> **The problem**
In the material below, write out each line word for word and omit the pictures.

> **Provided records**
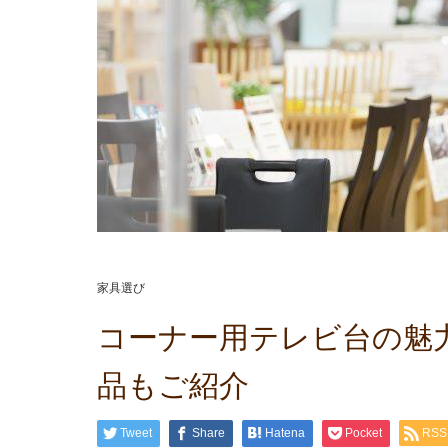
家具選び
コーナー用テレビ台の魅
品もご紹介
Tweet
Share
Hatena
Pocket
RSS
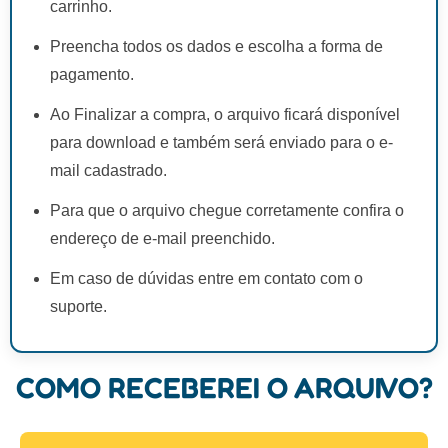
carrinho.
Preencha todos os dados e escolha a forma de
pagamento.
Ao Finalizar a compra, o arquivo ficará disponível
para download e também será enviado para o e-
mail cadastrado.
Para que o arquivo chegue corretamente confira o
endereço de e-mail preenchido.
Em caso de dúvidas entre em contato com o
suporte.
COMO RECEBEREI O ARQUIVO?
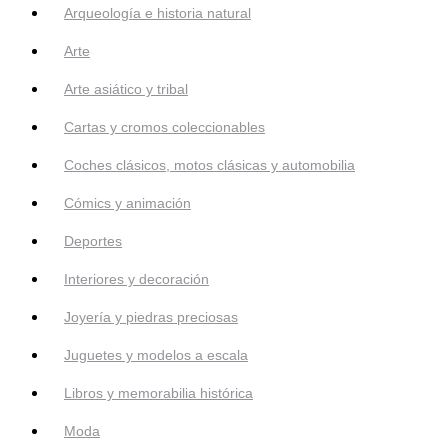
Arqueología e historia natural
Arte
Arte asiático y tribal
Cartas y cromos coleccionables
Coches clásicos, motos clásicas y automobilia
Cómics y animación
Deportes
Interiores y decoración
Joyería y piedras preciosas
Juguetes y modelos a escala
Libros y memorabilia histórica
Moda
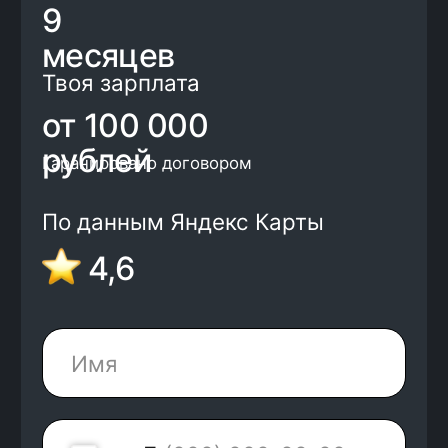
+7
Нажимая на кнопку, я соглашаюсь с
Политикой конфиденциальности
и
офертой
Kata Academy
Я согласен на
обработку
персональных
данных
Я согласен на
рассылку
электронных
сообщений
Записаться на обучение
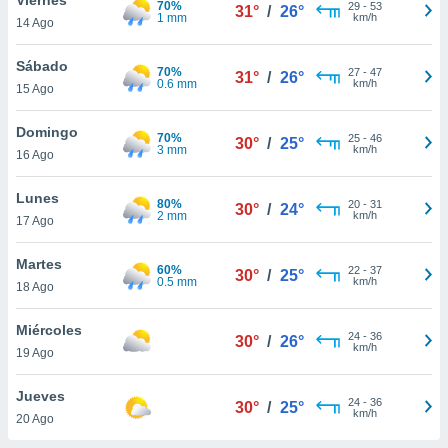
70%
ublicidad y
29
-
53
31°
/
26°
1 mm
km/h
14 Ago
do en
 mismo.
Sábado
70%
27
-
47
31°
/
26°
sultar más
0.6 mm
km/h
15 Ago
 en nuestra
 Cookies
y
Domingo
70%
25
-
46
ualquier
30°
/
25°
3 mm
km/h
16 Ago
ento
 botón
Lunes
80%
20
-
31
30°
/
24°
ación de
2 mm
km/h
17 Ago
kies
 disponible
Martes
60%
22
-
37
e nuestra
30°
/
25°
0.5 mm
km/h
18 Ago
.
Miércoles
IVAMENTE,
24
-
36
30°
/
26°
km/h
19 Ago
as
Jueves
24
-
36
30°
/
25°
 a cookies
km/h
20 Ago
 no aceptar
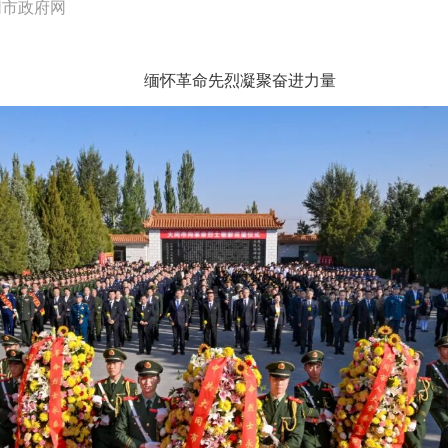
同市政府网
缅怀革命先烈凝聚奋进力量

> **Expected answer**
家具選び
コーナー用テレビ台の魅
品もご紹介
Tweet
Share
Hatena
Pocket
RSS
carrinho.
Preencha todos os dados e escolha a forma de
pagamento.
Ao Finalizar a compra, o arquivo ficará disponível
para download e também será enviado para o e-
mail cadastrado.
Para que o arquivo chegue corretamente confira o
endereço de e-mail preenchido.
Em caso de dúvidas entre em contato com o
suporte.
COMO RECEBEREI O ARQUIVO?
Arqueología e historia natural
Arte
Arte asiático y tribal
Cartas y cromos coleccionables
Coches clásicos, motos clásicas y automobilia
Cómics y animación
Deportes
Interiores y decoración
Joyería y piedras preciosas
Juguetes y modelos a escala
Libros y memorabilia histórica
Moda
+7
Нажимая на кнопку, я соглашаюсь с
Политикой конфиденциальности
и
офертой
Kata Academy
Я согласен на
обработку
персональных
данных
Я согласен на
рассылку
электронных
сообщений
Записаться на обучение
70%
ublicidad y
29
-
53
31°
/
26°
1 mm
km/h
14 Ago
do en
 mismo.
Sábado
70%
27
-
47
31°
/
26°
sultar más
0.6 mm
km/h
15 Ago
 en nuestra
 Cookies
y
Domingo
70%
25
-
46
ualquier
30°
/
25°
3 mm
km/h
16 Ago
ento
 botón
Lunes
80%
20
-
31
30°
/
24°
ación de
2 mm
km/h
17 Ago
kies
 disponible
Martes
60%
22
-
37
e nuestra
30°
/
25°
0.5 mm
km/h
18 Ago
.
Miércoles
IVAMENTE,
24
-
36
30°
/
26°
km/h
19 Ago
as
Jueves
24
-
36
30°
/
25°
 a cookies
km/h
20 Ago
 no aceptar
同市政府网
缅怀革命先烈凝聚奋进力量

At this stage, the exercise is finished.